# Drawers



## SketchUp Guru (17 Apr 2010)

I woke up this morning at about 4 am. Too early to be banging around in my shop (which needs to be banged around in) so I had to find a quiet way to amuse myself. This is what I ended up with. It's Chris Gochnour's 12-drawer Shaker-style Wall Cabinet.




If you want to see a larger version, click on the picture.

Another project for my real shop when I get time.

I used this cabinet to demonstrate a method of drawing dovetails which you can see on the blog if you're interested.


----------



## Chris Knight (17 Apr 2010)

Dave,
This is a test right? We are supposed to guess whether this was really done the old-fashioned way or whether you have just invented a new style for SU?

Either way, It will be great practice for hand cut dovetails. By the time you are finished you can join Rob Cosman on the show circuit!


----------



## SketchUp Guru (17 Apr 2010)

Hi Chris,

If you had seen some of my old-fashioned drawings you'd have no problem deciding how I did this image. They only let me have wax crayons to draw with the old-fashioned way. And only if I promise not to eat them. :lol: 

Actually I thought about creating a style with the graph paper but I decided it was too much work to create the overlay image of the graph paper. I used a sketchy line style to export the various images and put them over the graph paper in Paint.NET.

As to cutting the dovetails, you're probably right.

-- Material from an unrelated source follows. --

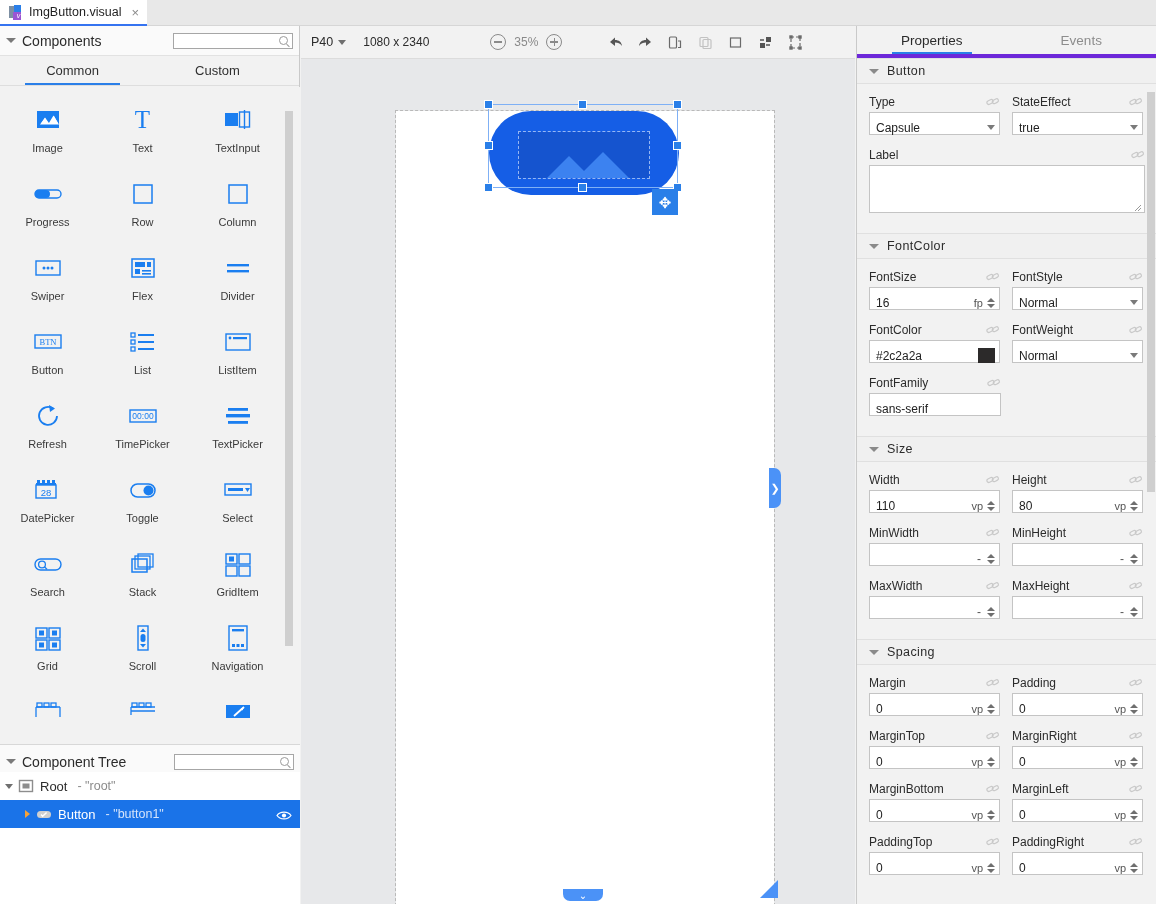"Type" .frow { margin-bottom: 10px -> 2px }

But I was thinking about using the Router Boss to do them for the practice with it.


----------



## DaveL (18 Apr 2010)

Dave,

I think the graph paper is a step up from the paper napkin that you were using. :wink: 8) 

I get into trouble with crayons, keep going over the lines.


----------



## miles_hot (19 Apr 2010)

Dave R":3vmuj0t5 said:


> Actually I thought about creating a style with the graph paper but I decided it was too much work to create the overlay image of the graph paper. I used a sketchy line style to export the various images and put them over the graph paper in Paint.NET.


How did you do the "sketchy line style"?

Many thanks

Miles


----------



## SketchUp Guru (19 Apr 2010)

I chose a line style under the Select tab in the Styles dialog box. In this case I used a commercially available line style but SketchUP comes with some as well.


----------